Here's a scenario playing out in dozens of expat forums right now: someone moves to Dubai, sets up a free zone company, pays zero local corporate tax, and assumes they've escaped the IRS for good. Then the accountant sends a bill for $12,600. That's the NCTI tax—and starting January 1, 2026, it just got more expensive.
The IRS renamed GILTI (Global Intangible Low-Taxed Income) to NCTI (Net CFC Tested Income) under the One Big Beautiful Bill Act. The rebrand came with a rate hike and the elimination of the one carve-out that protected tangible businesses. If you own 10% or more of any foreign corporation—anywhere in the world—this rule follows you across every border and taxes your company's annual profits whether you touch them or not.
What NCTI Actually Is (And Why It Exists)
NCTI is an anti-deferral mechanism. Congress created GILTI in 2017 specifically to stop multinationals from parking profits offshore indefinitely. The mechanism: any Controlled Foreign Corporation (CFC)—defined as a foreign company where US persons collectively own more than 50% of voting power or value—triggers annual US taxation for its American shareholders.

*What to do:*
1. Reproduce the NCTI tax passage word for word, from "Here's a scenario" to "them or not.".
2. Pick up the NCTI tax passage after its final sentence and write what comes next.

*Recorded information:*
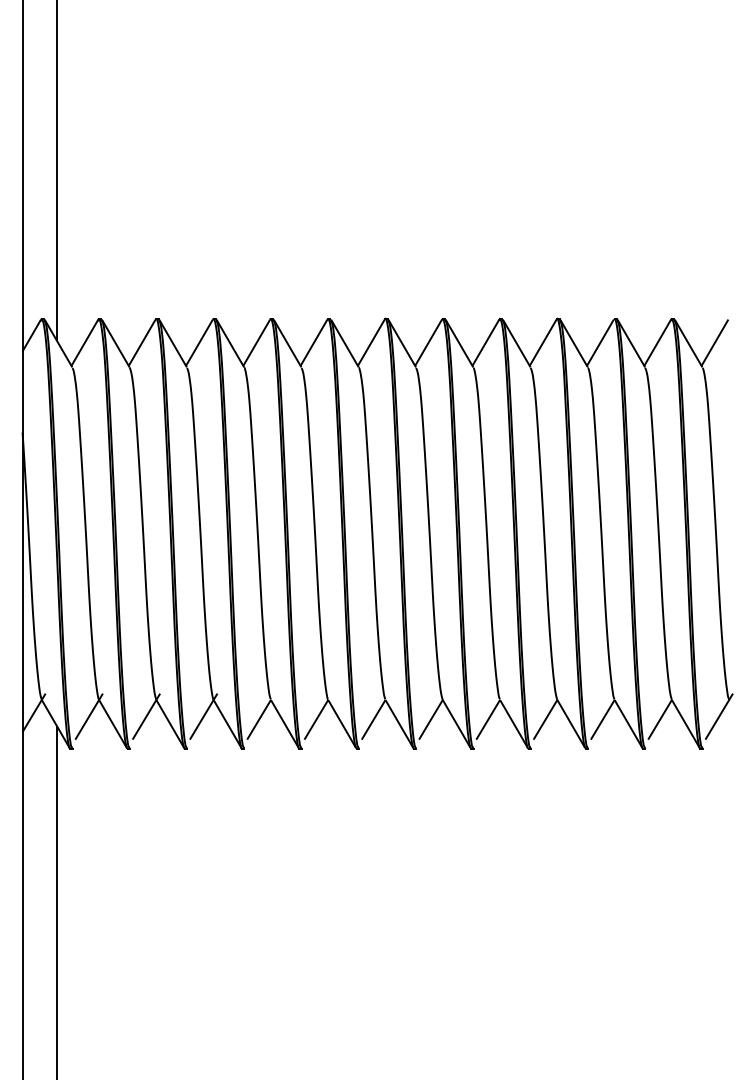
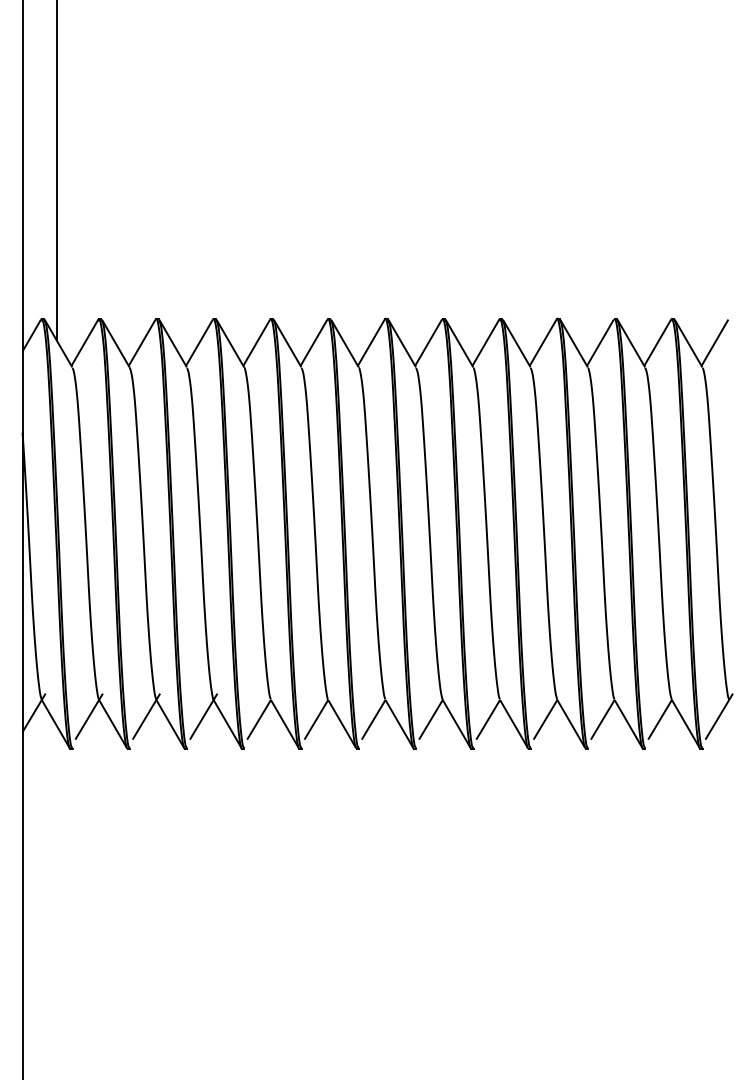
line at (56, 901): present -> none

*Exercise results:*
1.
Here's a scenario playing out in dozens of expat forums right now: someone moves to Dubai, sets up a free zone company, pays zero local corporate tax, and assumes they've escaped the IRS for good. Then the accountant sends a bill for $12,600. That's the NCTI tax—and starting January 1, 2026, it just got more expensive.
The IRS renamed GILTI (Global Intangible Low-Taxed Income) to NCTI (Net CFC Tested Income) under the One Big Beautiful Bill Act. The rebrand came with a rate hike and the elimination of the one carve-out that protected tangible businesses. If you own 10% or more of any foreign corporation—anywhere in the world—this rule follows you across every border and taxes your company's annual profits whether you touch them or not.

2.
Own 10% or more of a foreign company? You're a "US shareholder" required to report and pay tax on your share of the company's profits every single year, on your personal US return, regardless of distributions.
For solo entrepreneurs, this means your consulting OÜ in Estonia, your agency LLC in Singapore, your tech company in Georgia (the country), or your Dubai free zone entity—if you're a US citizen and 100% owner—every dollar of annual profit is visible to the IRS before you touch it.
Most expats who set up foreign companies learn about this rule after their first penalty notice. The 2026 changes made it impossible to continue ignoring.
GILTI vs. NCTI: What the One Big Beautiful Bill Act Changed
The OBBBA didn't just rebrand GILTI—it rewrote three of its mechanics. Two are bad news for expat business owners. One is slightly positive.
1. The Effective Rate Went Up
Under GILTI, C-corporations paid an effective rate of 10.5% on foreign company income (21% corporate rate, minus 50% Section 250 deduction). Under NCTI, the Section 250 deduction dropped from 50% to 40%, pushing the effective corporate rate to 12.6%. That's a 20% increase in the tax bill on income that was already taxed abroad.
2. The QBAI Carve-Out Is Eliminated
Under old GILTI rules, businesses with significant tangible assets—equipment, inventory, real property—received a deduction called the Qualified Business Asset Investment (QBAI) return. You could exclude an amount equal to 10% of your depreciable tangible assets from the GILTI calculation. If your foreign import business held $400,000 in equipment, $40,000 of profit was shielded each year.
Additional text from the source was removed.